→ **Given information**
====

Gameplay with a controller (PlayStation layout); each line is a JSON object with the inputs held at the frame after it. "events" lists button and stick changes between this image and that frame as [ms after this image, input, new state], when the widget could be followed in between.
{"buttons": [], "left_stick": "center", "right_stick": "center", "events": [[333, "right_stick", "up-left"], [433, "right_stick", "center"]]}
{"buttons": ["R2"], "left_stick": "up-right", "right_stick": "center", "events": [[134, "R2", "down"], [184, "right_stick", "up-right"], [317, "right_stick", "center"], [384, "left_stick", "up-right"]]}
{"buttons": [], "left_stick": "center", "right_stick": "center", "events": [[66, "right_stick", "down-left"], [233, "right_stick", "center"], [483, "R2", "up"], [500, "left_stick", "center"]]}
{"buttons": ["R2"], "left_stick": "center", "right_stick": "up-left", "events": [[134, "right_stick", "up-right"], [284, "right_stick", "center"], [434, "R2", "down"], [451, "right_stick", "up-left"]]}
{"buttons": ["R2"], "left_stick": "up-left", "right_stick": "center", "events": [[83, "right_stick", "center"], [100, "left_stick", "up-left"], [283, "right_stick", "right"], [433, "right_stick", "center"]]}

====

→ **Work request**
Please find each line in the records above that holds the word "down", and copy it.

→ **Completed exercise**
{"buttons": ["R2"], "left_stick": "up-right", "right_stick": "center", "events": [[134, "R2", "down"], [184, "right_stick", "up-right"], [317, "right_stick", "center"], [384, "left_stick", "up-right"]]}
{"buttons": [], "left_stick": "center", "right_stick": "center", "events": [[66, "right_stick", "down-left"], [233, "right_stick", "center"], [483, "R2", "up"], [500, "left_stick", "center"]]}
{"buttons": ["R2"], "left_stick": "center", "right_stick": "up-left", "events": [[134, "right_stick", "up-right"], [284, "right_stick", "center"], [434, "R2", "down"], [451, "right_stick", "up-left"]]}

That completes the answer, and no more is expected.